Merkel Sets Johnson Challenge: Solve Brexit Backstop in 30 Days

Merkel Sets Johnson Challenge: Solve Brexit Backstop in 30 Days

Angela Merkel has set Boris Johnson a challenge: Solve the Irish border backstop conundrum within 30 days.

At their first meeting since Johnson became British prime minister, both said they wanted to see the U.K. leave the European Union with a divorce agreement on Oct. 31. “We in the U.K. want a deal,” Johnson said on Wednesday. “We seek a deal. And I believe that we can get one.”

The problem is the Irish backstop. That’s the fallback position in the deal — negotiated with Brussels by Johnson’s predecessor, Theresa May — designed to keep Britain’s border open with Ireland by staying closely tied to EU rules after Brexit. Johnson has said the EU must drop it from the deal, or it won’t be accepted by the House of Commons.

Speaking alongside Johnson in Berlin, the German Chancellor said it could take years to resolve the issue — then added “perhaps we can find this solution in the next 30 days. Why not?”
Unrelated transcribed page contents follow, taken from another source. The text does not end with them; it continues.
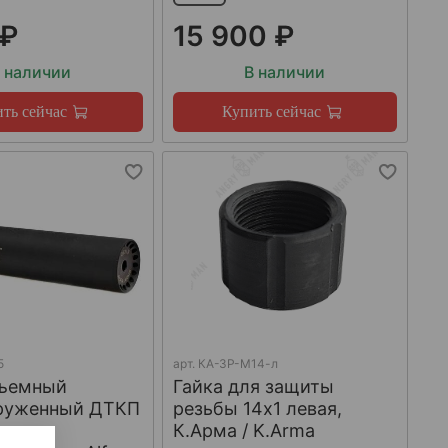
 ₽
15 900 ₽
 наличии
В наличии
ть сейчас
Купить сейчас
5
арт.
КА-ЗР-М14-л
ъемный
Гайка для защиты
груженный ДТКП
резьбы 14x1 левая,
К.Арма / K.Arma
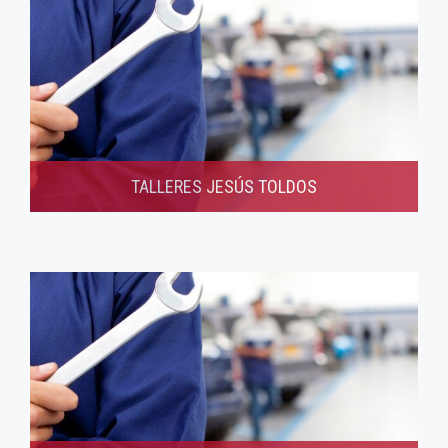
TALLERES JESÚS TOLDOS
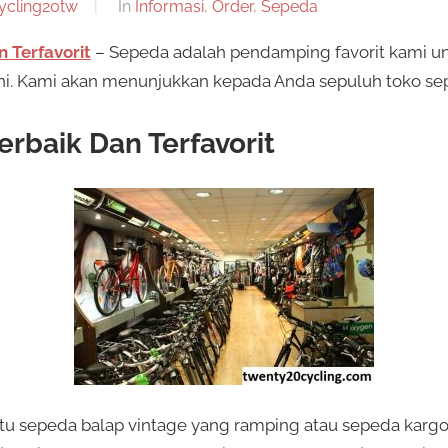
ycling20tw
In
Informasi
,
Order
,
Sepeda
 Terfavorit
– Sepeda adalah pendamping favorit kami un
 ini. Kami akan menunjukkan kepada Anda sepuluh toko se
rbaik Dan Terfavorit
itu sepeda balap vintage yang ramping atau sepeda kargo 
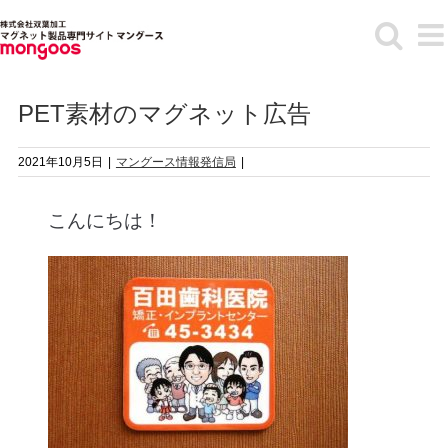
Skip
to
content
PET素材のマグネット広告
2021年10月5日
|
マングース情報発信局
|
こんにちは！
Johnson embraced the challenge.

“You’ve set a very blistering timetable there — of 30 days if I understood you correctly — I’m more than happy with that,” he said. The backstop, he said, “has grave, grave defects for a sovereign democratic country like the U.K. That plainly has to go, but once we can get rid of that, if we can change it, then I think there is the real prospect of making progress very rapidly indeed.”

It will have to be. Even without Merkel’s deadline, the U.K. is on course to crash out without a deal in just over two months unless Johnson can find a compromise. His meeting with Merkel is the first step in his outreach to EU leaders. On Thursday, he’ll meet in Paris with French President Emmanuel Macron, whose government now sees a no-deal Brexit as its central scenario.

Merkel said it’s up to the U.K. to put forward concrete alternatives to the backstop; Johnson agreed that the “onus is on us,” and pointed to measures that have already been proposed and dismissed in the three years of Brexit talks, including trusted trader programs and electronic pre-clearing of goods.

The backstop wasn’t Merkel’s only question for Johnson. Before he can solve that, she said, both sides will have to know what the U.K.’s future relationship with the EU is going to look like.

Essentially, Johnson has said he won’t accept a deal that doesn’t include an alternative to the backstop. The EU has always said it wants that too — but thinks it could take years to work out. What Merkel was suggesting is that the U.K. should find that solution before Oct. 31.

The two leaders had a lot to talk about, Merkel observed.